- [WORK REQUIRED]: Restate exactly the lines of the entries below, beginning with the first and ending with the line that holds "X016110Y004420D02*". Pictures are not copied.

Image and design file data
————
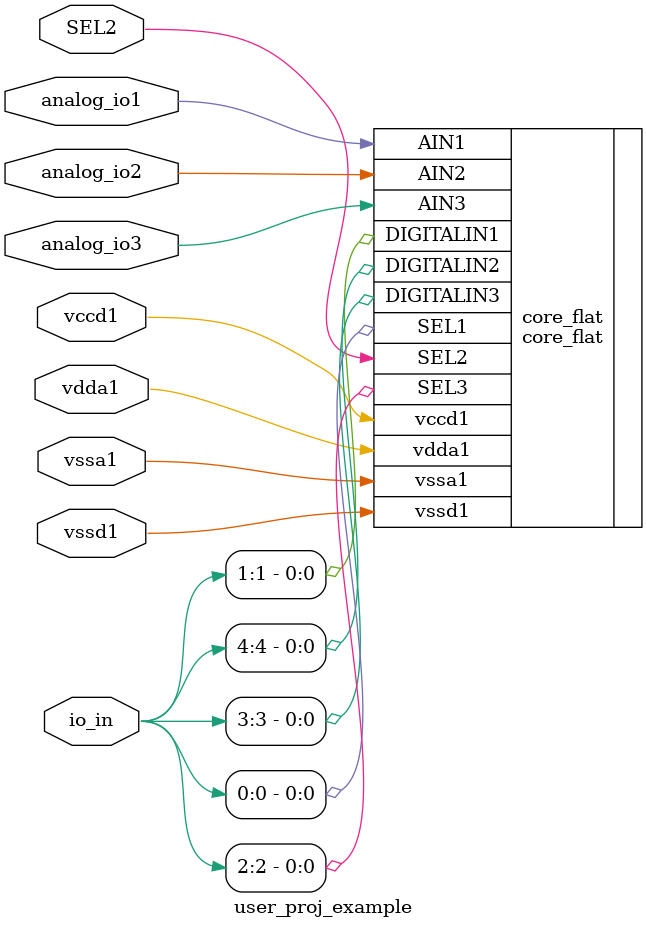
<source format=v>
/* Generated by Yosys 0.30+48 (git sha1 14d50a176d5, gcc 8.3.1 -fPIC -Os) */

module user_proj_example(vdda1, vssa1, vccd1, vssd1, io_in, SEL2, analog_io1, analog_io2, analog_io3);
  inout SEL2;
  wire SEL2;
  inout analog_io1;
  wire analog_io1;
  inout analog_io2;
  wire analog_io2;
  inout analog_io3;
  wire analog_io3;
  input [4:0] io_in;
  wire [4:0] io_in;
  inout vccd1;
  wire vccd1;
  inout vdda1;
  wire vdda1;
  inout vssa1;
  wire vssa1;
  inout vssd1;
  wire vssd1;
  core_flat core_flat (
    .AIN1(analog_io1),
    .AIN2(analog_io2),
    .AIN3(analog_io3),
    .DIGITALIN1(io_in[1]),
    .DIGITALIN2(io_in[4]),
    .DIGITALIN3(io_in[3]),
    .SEL1(io_in[0]),
    .SEL2(SEL2),
    .SEL3(io_in[2]),
    .vccd1(vccd1),
    .vdda1(vdda1),
    .vssa1(vssa1),
    .vssd1(vssd1)
  );
endmodule

</source>
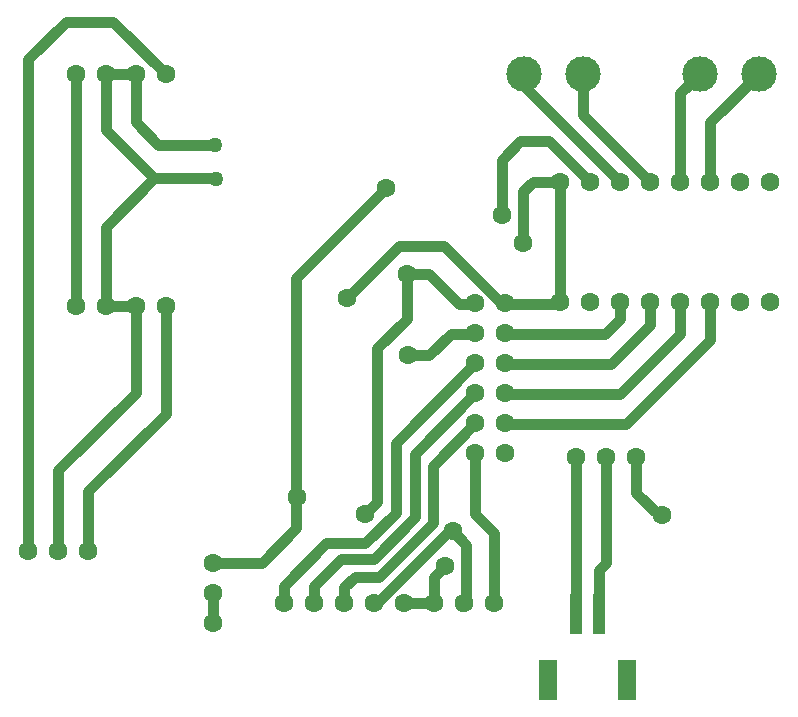
<source format=gbl>
%FSDAX24Y24*%
%MOIN*%
%SFA1B1*%

%IPPOS*%
%ADD20R,0.039370X0.137800*%
%ADD21C,0.035000*%
%ADD28C,0.062990*%
%ADD29C,0.118110*%
%ADD30C,0.050000*%
%ADD31R,0.059060X0.133860*%
%LNpcb_potencia_motores-1*%
%LPD*%
G54D20*
X020872Y-000525D03*
X021659D03*
G54D21*
X008780Y001180D02*
X010384D01*
X011560Y002355D02*
Y010700D01*
X014542Y013682*
X013240Y010010D02*
X014990Y011760D01*
X018570Y008830D02*
X021860D01*
X022343Y009313*
Y009892*
X020343D02*
Y013892D01*
X019145Y017090D02*
X022343Y013892D01*
X021114Y016121D02*
X023343Y013892D01*
X021114Y016121D02*
Y017500D01*
X024343Y013892D02*
Y016837D01*
X025005Y017500*
X025343Y013892D02*
Y015869D01*
X026974Y017500*
X015282Y008102D02*
X015992D01*
X016720Y008830*
X017570*
X016970Y009830D02*
X017570D01*
X014990Y011760D02*
X016480D01*
X018410Y009830*
X020280D02*
X020343Y009892D01*
X018410Y009830D02*
X020280D01*
X017530Y002810D02*
Y004840D01*
X013850Y002820D02*
X014260Y003230D01*
Y008340*
X014870Y005180D02*
X017530Y007840D01*
X015520Y004830D02*
X017530Y006840D01*
X016110Y004420D02*
X017530Y005840D01*
X020872Y-000525D02*
Y004702D01*
X020880Y004710*
X004200Y009740D02*
Y017470D01*
X005200D02*
X006200D01*
X005450Y019220D02*
X007200Y017470D01*
X003870Y019220D02*
X005450D01*
X002630Y017980D02*
X003870Y019220D01*
X002630Y001600D02*
Y017980D01*
X006200Y015870D02*
Y017470D01*
Y015870D02*
X006960Y015110D01*
X008840*
X005200Y015620D02*
Y017470D01*
X015980Y010820D02*
X016970Y009830D01*
X014260Y008340D02*
X015240Y009320D01*
Y010820D02*
X015980D01*
X015240Y009320D02*
Y010820D01*
X005200Y015620D02*
X006810Y014010D01*
X008790*
X005200Y009740D02*
X006200D01*
X005200D02*
Y012400D01*
X006810Y014010*
X003630Y001600D02*
Y004270D01*
X006200Y006840*
Y009740*
X004630Y001600D02*
Y003590D01*
X007200Y006160*
Y009740*
X017530Y002810D02*
X018140Y002200D01*
Y-000150D02*
Y002200D01*
X015520Y002710D02*
Y004830D01*
X017230Y-000080D02*
Y001800D01*
X016780Y002250D02*
X017230Y001800D01*
X017050Y-000260D02*
X017230Y-000080D01*
X014870Y002860D02*
Y005180D01*
X011150Y-000150D02*
Y000430D01*
X012150Y-000150D02*
Y000420D01*
X011150Y000430D02*
X012560Y001840D01*
X013850*
X014870Y002860*
X014140Y001330D02*
X015520Y002710D01*
X013060Y001330D02*
X014140D01*
X012150Y000420D02*
X013060Y001330D01*
X013150Y-000150D02*
Y000380D01*
X013500Y000730*
X015150Y-000150D02*
X016150D01*
Y000720D02*
X016500Y001070D01*
X016150Y-000150D02*
Y000720D01*
X013500Y000730D02*
X014330D01*
X016110Y002510*
Y004420*
X014150Y-000150D02*
X014260D01*
X016660Y002250*
X016780*
X018570Y005830D02*
X022560D01*
X025343Y008613*
Y009892*
X018570Y006830D02*
X022360D01*
X024343Y008813*
Y009892*
X018570Y007830D02*
X022060D01*
X023343Y009113*
Y009892*
X021659Y-000525D02*
Y000959D01*
X021880Y001180*
Y004710*
X019996Y015240D02*
X021343Y013892D01*
X018400Y012770D02*
Y014620D01*
X019020Y015240*
X019996*
X019442Y013892D02*
X020343D01*
X019130Y013580D02*
X019442Y013892D01*
X019130Y011840D02*
Y013580D01*
X010404Y001200D02*
X011560Y002355D01*
X022880Y003530D02*
Y004710D01*
Y003530D02*
X023700Y002710D01*
X023760Y002770*
X008780Y-000820D02*
Y000180D01*
G54D28*
X002630Y001600D03*
X003630D03*
X004630D03*
X007200Y017470D03*
X006200D03*
X005200D03*
X004200D03*
X007200Y009740D03*
X006200D03*
X005200D03*
X004200D03*
X008780Y-000820D03*
Y000180D03*
Y001180D03*
X020343Y013892D03*
Y009892D03*
X021343D03*
X022343D03*
X023343D03*
X024343D03*
X025343D03*
X026343D03*
X027343D03*
X021343Y013892D03*
X022343D03*
X023343D03*
X024343D03*
X025343D03*
X026343D03*
X027343D03*
X011150Y-000150D03*
X012150D03*
X013150D03*
X014150D03*
X015150D03*
X016150D03*
X017150D03*
X018150D03*
X018530Y004840D03*
X017530D03*
X018530Y005840D03*
X017530D03*
X018530Y006840D03*
X017530D03*
X018530Y007840D03*
X017530D03*
X018530Y008840D03*
X017530D03*
X018530Y009840D03*
X017530D03*
X022880Y004710D03*
X021880D03*
X020880D03*
X014542Y013682D03*
X015282Y008102D03*
X018400Y012770D03*
X013240Y010010D03*
X013850Y002820D03*
X016780Y002250D03*
X015240Y010820D03*
X011570Y003400D03*
X016500Y001070D03*
X019130Y011840D03*
X023760Y002770D03*
G54D29*
X019145Y017500D03*
X021114D03*
X026974D03*
X025005D03*
G54D30*
X008840Y015110D03*
X008870Y014000D03*
G54D31*
X019946Y-002710D03*
X022584D03*
M02*
</source>
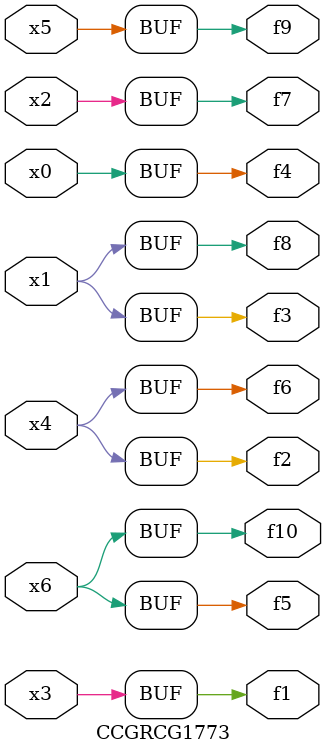
<source format=v>
module CCGRCG1773(
	input x0, x1, x2, x3, x4, x5, x6,
	output f1, f2, f3, f4, f5, f6, f7, f8, f9, f10
);
	assign f1 = x3;
	assign f2 = x4;
	assign f3 = x1;
	assign f4 = x0;
	assign f5 = x6;
	assign f6 = x4;
	assign f7 = x2;
	assign f8 = x1;
	assign f9 = x5;
	assign f10 = x6;
endmodule

</source>
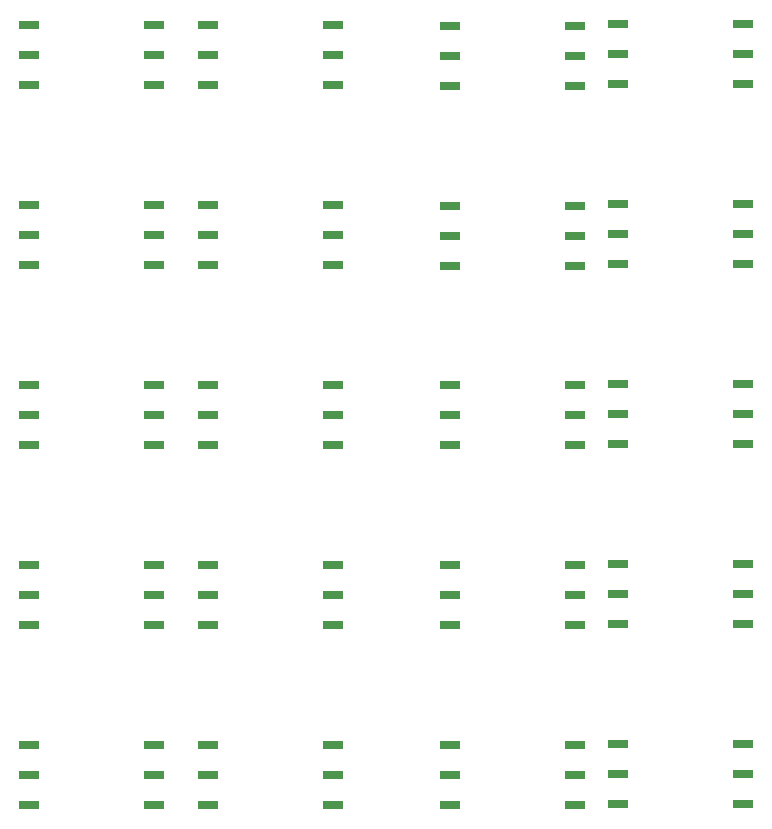
<source format=gtp>
%TF.GenerationSoftware,KiCad,Pcbnew,(5.99.0-2415-gbbdd3fce7)*%
%TF.CreationDate,2020-09-24T22:56:08-07:00*%
%TF.ProjectId,BubblePCB_20,42756262-6c65-4504-9342-5f32302e6b69,rev?*%
%TF.SameCoordinates,Original*%
%TF.FileFunction,Paste,Top*%
%TF.FilePolarity,Positive*%
%FSLAX46Y46*%
G04 Gerber Fmt 4.6, Leading zero omitted, Abs format (unit mm)*
G04 Created by KiCad (PCBNEW (5.99.0-2415-gbbdd3fce7)) date 2020-09-24 22:56:08*
%MOMM*%
%LPD*%
G01*
G04 APERTURE LIST*
%ADD10R,1.750000X0.650000*%
G04 APERTURE END LIST*
D10*
%TO.C,U15*%
X73873000Y-61381000D03*
X73873000Y-58841000D03*
X73873000Y-56301000D03*
X84473000Y-56301000D03*
X84473000Y-58841000D03*
X84473000Y-61381000D03*
%TD*%
%TO.C,U13*%
X73883000Y-91821000D03*
X73883000Y-89281000D03*
X73883000Y-86741000D03*
X84483000Y-86741000D03*
X84483000Y-89281000D03*
X84483000Y-91821000D03*
%TD*%
%TO.C,U8*%
X64000000Y-86700000D03*
X64000000Y-89240000D03*
X64000000Y-91780000D03*
X53400000Y-91780000D03*
X53400000Y-89240000D03*
X53400000Y-86700000D03*
%TD*%
%TO.C,U14*%
X73873000Y-76621000D03*
X73873000Y-74081000D03*
X73873000Y-71541000D03*
X84473000Y-71541000D03*
X84473000Y-74081000D03*
X84473000Y-76621000D03*
%TD*%
%TO.C,U18*%
X98740000Y-86620000D03*
X98740000Y-89160000D03*
X98740000Y-91700000D03*
X88140000Y-91700000D03*
X88140000Y-89160000D03*
X88140000Y-86620000D03*
%TD*%
%TO.C,U3*%
X38230201Y-91850000D03*
X38230201Y-89310000D03*
X38230201Y-86770000D03*
X48830201Y-86770000D03*
X48830201Y-89310000D03*
X48830201Y-91850000D03*
%TD*%
%TO.C,U17*%
X98740000Y-101860000D03*
X98740000Y-104400000D03*
X98740000Y-106940000D03*
X88140000Y-106940000D03*
X88140000Y-104400000D03*
X88140000Y-101860000D03*
%TD*%
%TO.C,U20*%
X98740000Y-56140000D03*
X98740000Y-58680000D03*
X98740000Y-61220000D03*
X88140000Y-61220000D03*
X88140000Y-58680000D03*
X88140000Y-56140000D03*
%TD*%
%TO.C,U16*%
X98740000Y-117100000D03*
X98740000Y-119640000D03*
X98740000Y-122180000D03*
X88140000Y-122180000D03*
X88140000Y-119640000D03*
X88140000Y-117100000D03*
%TD*%
%TO.C,U12*%
X73883000Y-107061000D03*
X73883000Y-104521000D03*
X73883000Y-101981000D03*
X84483000Y-101981000D03*
X84483000Y-104521000D03*
X84483000Y-107061000D03*
%TD*%
%TO.C,U5*%
X38230201Y-61370000D03*
X38230201Y-58830000D03*
X38230201Y-56290000D03*
X48830201Y-56290000D03*
X48830201Y-58830000D03*
X48830201Y-61370000D03*
%TD*%
%TO.C,U6*%
X64000000Y-117180000D03*
X64000000Y-119720000D03*
X64000000Y-122260000D03*
X53400000Y-122260000D03*
X53400000Y-119720000D03*
X53400000Y-117180000D03*
%TD*%
%TO.C,U2*%
X38230201Y-107090000D03*
X38230201Y-104550000D03*
X38230201Y-102010000D03*
X48830201Y-102010000D03*
X48830201Y-104550000D03*
X48830201Y-107090000D03*
%TD*%
%TO.C,U10*%
X64000000Y-56220000D03*
X64000000Y-58760000D03*
X64000000Y-61300000D03*
X53400000Y-61300000D03*
X53400000Y-58760000D03*
X53400000Y-56220000D03*
%TD*%
%TO.C,U4*%
X38230201Y-76610000D03*
X38230201Y-74070000D03*
X38230201Y-71530000D03*
X48830201Y-71530000D03*
X48830201Y-74070000D03*
X48830201Y-76610000D03*
%TD*%
%TO.C,U7*%
X64000000Y-101940000D03*
X64000000Y-104480000D03*
X64000000Y-107020000D03*
X53400000Y-107020000D03*
X53400000Y-104480000D03*
X53400000Y-101940000D03*
%TD*%
%TO.C,U9*%
X64000000Y-71460000D03*
X64000000Y-74000000D03*
X64000000Y-76540000D03*
X53400000Y-76540000D03*
X53400000Y-74000000D03*
X53400000Y-71460000D03*
%TD*%
%TO.C,U1*%
X38230201Y-122330000D03*
X38230201Y-119790000D03*
X38230201Y-117250000D03*
X48830201Y-117250000D03*
X48830201Y-119790000D03*
X48830201Y-122330000D03*
%TD*%
%TO.C,U19*%
X98740000Y-71380000D03*
X98740000Y-73920000D03*
X98740000Y-76460000D03*
X88140000Y-76460000D03*
X88140000Y-73920000D03*
X88140000Y-71380000D03*
%TD*%
%TO.C,U11*%
X73883000Y-122301000D03*
X73883000Y-119761000D03*
X73883000Y-117221000D03*
X84483000Y-117221000D03*
X84483000Y-119761000D03*
X84483000Y-122301000D03*
%TD*%
M02*

</source>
————
- [ANSWER TO THIS EXERCISE]:
<source format=v>
/* Generated by Yosys 0.30+48 (git sha1 14d50a176d5, gcc 8.3.1 -fPIC -Os) */

module user_proj_example(vdda1, vssa1, vccd1, vssd1, io_in, SEL2, analog_io1, analog_io2, analog_io3);
  inout SEL2;
  wire SEL2;
  inout analog_io1;
  wire analog_io1;
  inout analog_io2;
  wire analog_io2;
  inout analog_io3;
  wire analog_io3;
  input [4:0] io_in;
  wire [4:0] io_in;
  inout vccd1;
  wire vccd1;
  inout vdda1;
  wire vdda1;
  inout vssa1;
  wire vssa1;
  inout vssd1;
  wire vssd1;
  core_flat core_flat (
    .AIN1(analog_io1),
    .AIN2(analog_io2),
    .AIN3(analog_io3),
    .DIGITALIN1(io_in[1]),
    .DIGITALIN2(io_in[4]),
    .DIGITALIN3(io_in[3]),
    .SEL1(io_in[0]),
    .SEL2(SEL2),
    .SEL3(io_in[2]),
    .vccd1(vccd1),
    .vdda1(vdda1),
    .vssa1(vssa1),
    .vssd1(vssd1)
  );
endmodule

</source>
<source format=gbl>
%FSDAX24Y24*%
%MOIN*%
%SFA1B1*%

%IPPOS*%
%ADD20R,0.039370X0.137800*%
%ADD21C,0.035000*%
%ADD28C,0.062990*%
%ADD29C,0.118110*%
%ADD30C,0.050000*%
%ADD31R,0.059060X0.133860*%
%LNpcb_potencia_motores-1*%
%LPD*%
G54D20*
X020872Y-000525D03*
X021659D03*
G54D21*
X008780Y001180D02*
X010384D01*
X011560Y002355D02*
Y010700D01*
X014542Y013682*
X013240Y010010D02*
X014990Y011760D01*
X018570Y008830D02*
X021860D01*
X022343Y009313*
Y009892*
X020343D02*
Y013892D01*
X019145Y017090D02*
X022343Y013892D01*
X021114Y016121D02*
X023343Y013892D01*
X021114Y016121D02*
Y017500D01*
X024343Y013892D02*
Y016837D01*
X025005Y017500*
X025343Y013892D02*
Y015869D01*
X026974Y017500*
X015282Y008102D02*
X015992D01*
X016720Y008830*
X017570*
X016970Y009830D02*
X017570D01*
X014990Y011760D02*
X016480D01*
X018410Y009830*
X020280D02*
X020343Y009892D01*
X018410Y009830D02*
X020280D01*
X017530Y002810D02*
Y004840D01*
X013850Y002820D02*
X014260Y003230D01*
Y008340*
X014870Y005180D02*
X017530Y007840D01*
X015520Y004830D02*
X017530Y006840D01*
X016110Y004420D02*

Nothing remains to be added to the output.